▸ What is needed: Copy the records from the line containing "e trabajo, se" through the line containing "tos de su vida.", swapping "congreso" for "encuentro" and leaving everything else unchanged.

▸ Records for this task:

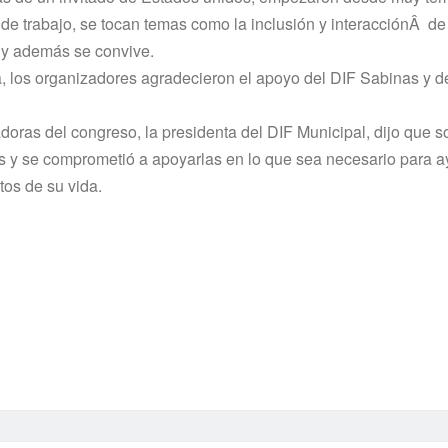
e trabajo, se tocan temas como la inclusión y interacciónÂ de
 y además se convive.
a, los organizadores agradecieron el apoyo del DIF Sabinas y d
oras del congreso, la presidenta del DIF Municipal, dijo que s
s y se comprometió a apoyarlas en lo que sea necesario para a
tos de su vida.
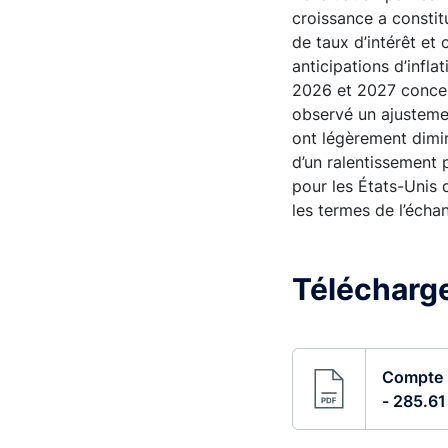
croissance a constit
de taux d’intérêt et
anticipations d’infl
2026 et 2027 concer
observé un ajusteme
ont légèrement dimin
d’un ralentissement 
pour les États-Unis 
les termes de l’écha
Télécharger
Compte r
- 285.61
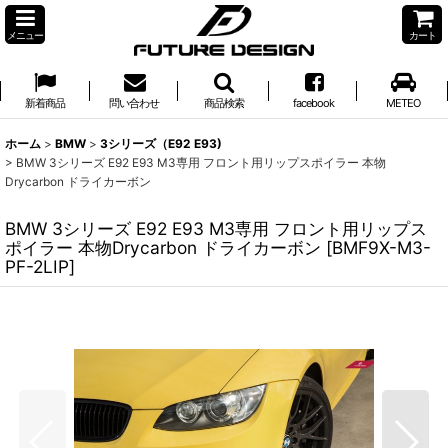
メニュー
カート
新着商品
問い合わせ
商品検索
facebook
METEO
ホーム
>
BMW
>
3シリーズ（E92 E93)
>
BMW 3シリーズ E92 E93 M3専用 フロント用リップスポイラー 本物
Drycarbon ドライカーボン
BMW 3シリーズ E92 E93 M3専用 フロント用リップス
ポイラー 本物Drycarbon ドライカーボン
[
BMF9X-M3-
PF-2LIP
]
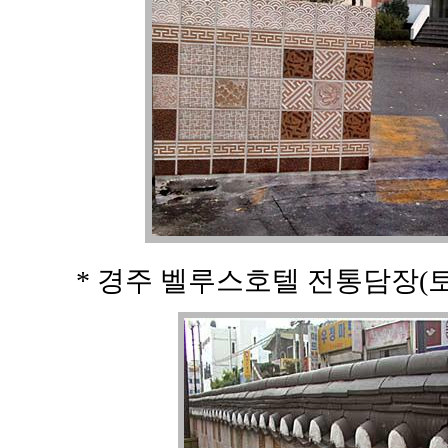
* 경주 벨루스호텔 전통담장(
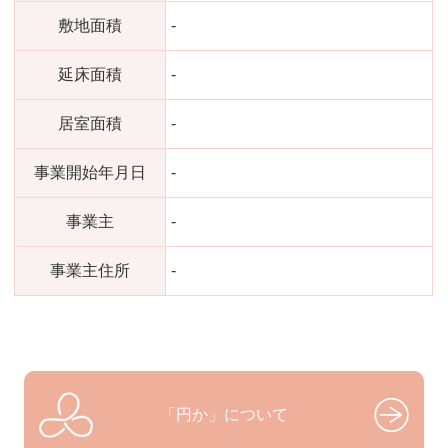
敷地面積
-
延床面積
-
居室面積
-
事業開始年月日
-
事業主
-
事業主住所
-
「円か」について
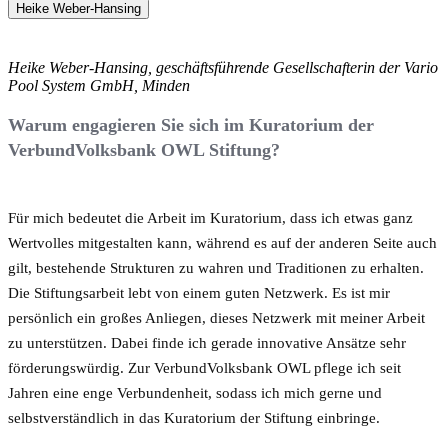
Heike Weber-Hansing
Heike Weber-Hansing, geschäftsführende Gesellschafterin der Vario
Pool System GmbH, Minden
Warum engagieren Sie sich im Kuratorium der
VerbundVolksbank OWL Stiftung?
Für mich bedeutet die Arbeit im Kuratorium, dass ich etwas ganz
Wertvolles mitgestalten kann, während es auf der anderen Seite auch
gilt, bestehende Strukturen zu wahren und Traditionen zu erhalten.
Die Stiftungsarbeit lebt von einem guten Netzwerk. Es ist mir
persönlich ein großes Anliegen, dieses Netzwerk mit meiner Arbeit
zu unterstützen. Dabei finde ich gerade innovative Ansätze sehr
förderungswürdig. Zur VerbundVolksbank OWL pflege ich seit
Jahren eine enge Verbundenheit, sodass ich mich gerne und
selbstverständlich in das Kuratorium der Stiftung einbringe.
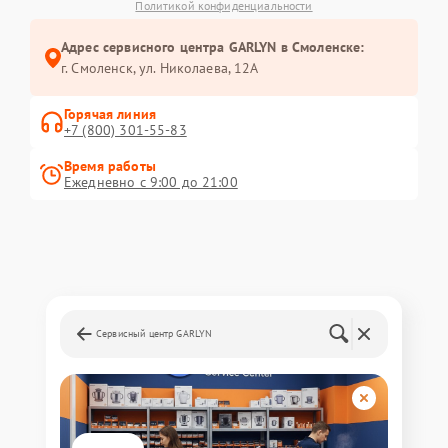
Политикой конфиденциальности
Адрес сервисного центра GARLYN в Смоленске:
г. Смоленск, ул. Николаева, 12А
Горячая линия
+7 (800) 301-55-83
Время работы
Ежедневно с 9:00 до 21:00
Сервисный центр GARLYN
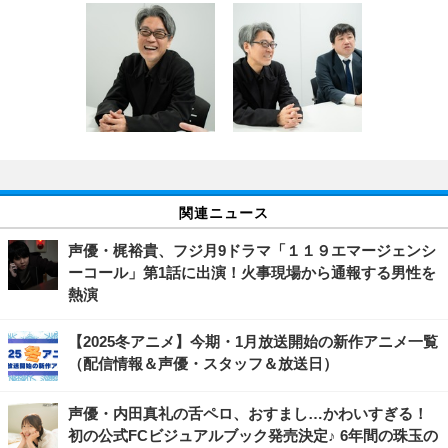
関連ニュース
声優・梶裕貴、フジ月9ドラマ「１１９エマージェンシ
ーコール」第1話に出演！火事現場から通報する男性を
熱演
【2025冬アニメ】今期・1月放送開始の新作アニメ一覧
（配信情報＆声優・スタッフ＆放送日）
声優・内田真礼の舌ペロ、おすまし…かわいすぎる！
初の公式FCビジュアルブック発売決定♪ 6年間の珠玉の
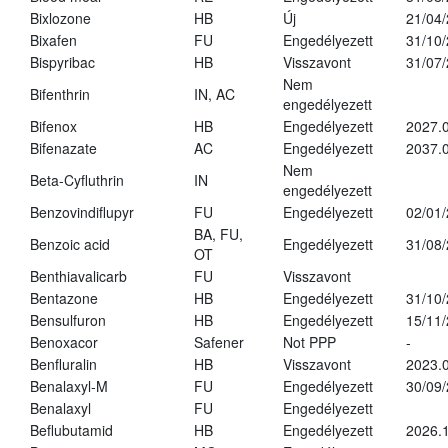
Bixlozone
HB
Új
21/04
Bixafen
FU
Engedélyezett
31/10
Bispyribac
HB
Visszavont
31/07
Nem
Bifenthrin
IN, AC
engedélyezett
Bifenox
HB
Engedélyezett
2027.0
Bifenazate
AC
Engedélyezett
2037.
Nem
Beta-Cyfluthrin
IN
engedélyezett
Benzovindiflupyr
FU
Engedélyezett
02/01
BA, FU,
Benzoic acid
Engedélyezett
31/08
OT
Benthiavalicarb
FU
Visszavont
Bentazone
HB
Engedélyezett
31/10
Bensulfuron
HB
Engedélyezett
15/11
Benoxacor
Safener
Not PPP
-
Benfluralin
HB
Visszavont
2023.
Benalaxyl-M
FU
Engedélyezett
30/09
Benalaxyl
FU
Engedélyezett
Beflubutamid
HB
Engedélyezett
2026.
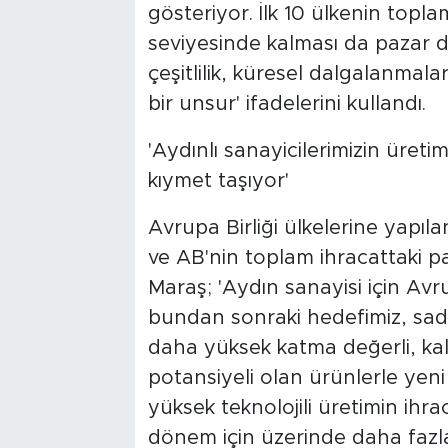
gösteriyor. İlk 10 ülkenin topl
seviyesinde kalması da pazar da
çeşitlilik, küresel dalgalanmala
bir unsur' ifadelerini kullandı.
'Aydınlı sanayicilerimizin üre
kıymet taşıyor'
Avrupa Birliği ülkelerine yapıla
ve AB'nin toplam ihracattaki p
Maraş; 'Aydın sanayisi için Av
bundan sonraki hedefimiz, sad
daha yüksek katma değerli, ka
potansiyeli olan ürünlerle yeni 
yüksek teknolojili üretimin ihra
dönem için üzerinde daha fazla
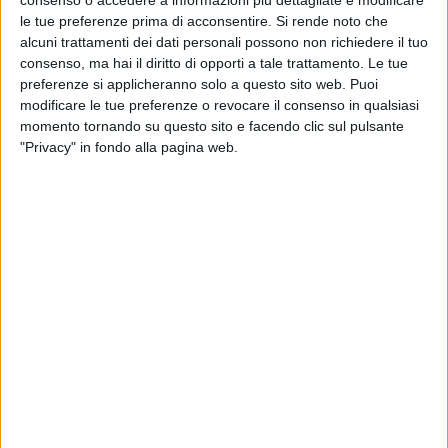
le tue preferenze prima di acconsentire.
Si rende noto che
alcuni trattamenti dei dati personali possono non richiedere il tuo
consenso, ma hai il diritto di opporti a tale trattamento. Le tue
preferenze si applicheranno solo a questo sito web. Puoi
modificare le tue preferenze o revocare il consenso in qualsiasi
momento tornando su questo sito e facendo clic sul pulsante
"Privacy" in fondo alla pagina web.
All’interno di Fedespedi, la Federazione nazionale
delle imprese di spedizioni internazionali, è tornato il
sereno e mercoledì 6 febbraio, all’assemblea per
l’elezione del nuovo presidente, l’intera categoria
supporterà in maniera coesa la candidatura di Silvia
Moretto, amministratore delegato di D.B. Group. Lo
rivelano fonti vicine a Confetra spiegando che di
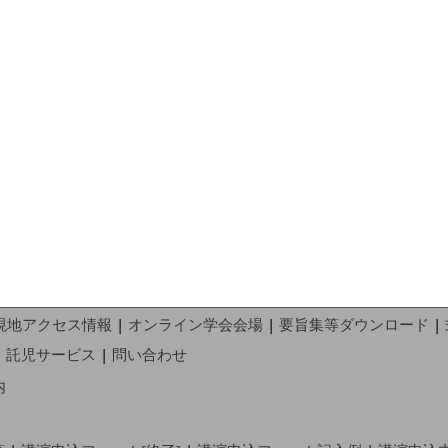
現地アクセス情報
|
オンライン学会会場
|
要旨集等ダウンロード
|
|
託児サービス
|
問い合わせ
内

* * *

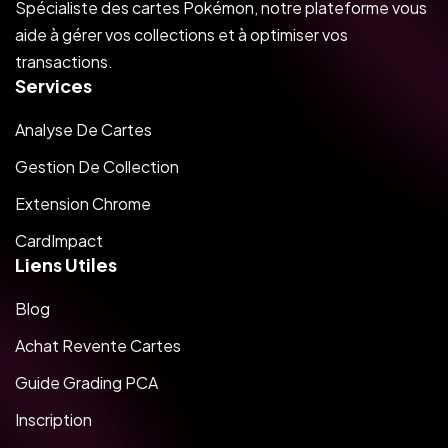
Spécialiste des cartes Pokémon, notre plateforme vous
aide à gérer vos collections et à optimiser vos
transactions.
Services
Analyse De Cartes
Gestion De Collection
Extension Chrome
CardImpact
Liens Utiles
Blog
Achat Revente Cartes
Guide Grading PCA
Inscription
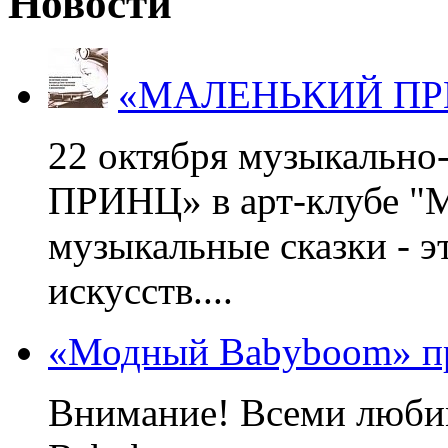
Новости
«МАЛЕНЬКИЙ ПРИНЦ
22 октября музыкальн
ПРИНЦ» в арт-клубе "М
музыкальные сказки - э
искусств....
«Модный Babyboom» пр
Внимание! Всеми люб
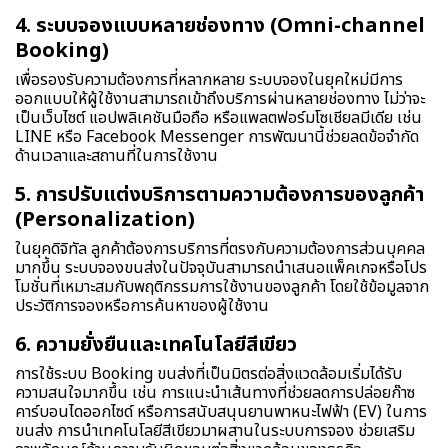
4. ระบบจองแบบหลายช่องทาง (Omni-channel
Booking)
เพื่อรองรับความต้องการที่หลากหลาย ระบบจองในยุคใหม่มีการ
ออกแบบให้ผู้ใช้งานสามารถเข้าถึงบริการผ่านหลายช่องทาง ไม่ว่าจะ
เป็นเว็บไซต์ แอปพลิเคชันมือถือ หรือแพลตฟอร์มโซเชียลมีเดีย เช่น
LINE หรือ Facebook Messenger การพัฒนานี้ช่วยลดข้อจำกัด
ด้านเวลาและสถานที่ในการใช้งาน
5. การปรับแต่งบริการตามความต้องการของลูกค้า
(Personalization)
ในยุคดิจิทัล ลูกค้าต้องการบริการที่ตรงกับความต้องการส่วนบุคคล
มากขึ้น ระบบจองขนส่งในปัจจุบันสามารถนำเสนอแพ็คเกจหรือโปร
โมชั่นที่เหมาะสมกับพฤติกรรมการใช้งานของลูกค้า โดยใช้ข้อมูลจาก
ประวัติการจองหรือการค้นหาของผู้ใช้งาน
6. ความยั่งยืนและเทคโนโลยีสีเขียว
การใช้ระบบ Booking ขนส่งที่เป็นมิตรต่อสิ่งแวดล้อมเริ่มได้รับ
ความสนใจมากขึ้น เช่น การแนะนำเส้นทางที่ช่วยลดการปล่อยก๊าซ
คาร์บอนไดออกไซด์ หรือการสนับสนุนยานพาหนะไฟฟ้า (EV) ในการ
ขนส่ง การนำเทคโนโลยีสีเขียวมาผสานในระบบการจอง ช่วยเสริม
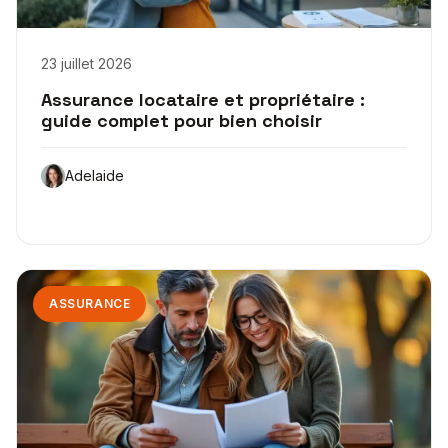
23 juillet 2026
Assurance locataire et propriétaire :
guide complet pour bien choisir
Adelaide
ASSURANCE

▸ Response to this task:
e trabajo, se tocan temas como la inclusión y interacciónÂ de
 y además se convive.
a, los organizadores agradecieron el apoyo del DIF Sabinas y d
oras del encuentro, la presidenta del DIF Municipal, dijo que s
s y se comprometió a apoyarlas en lo que sea necesario para a
tos de su vida.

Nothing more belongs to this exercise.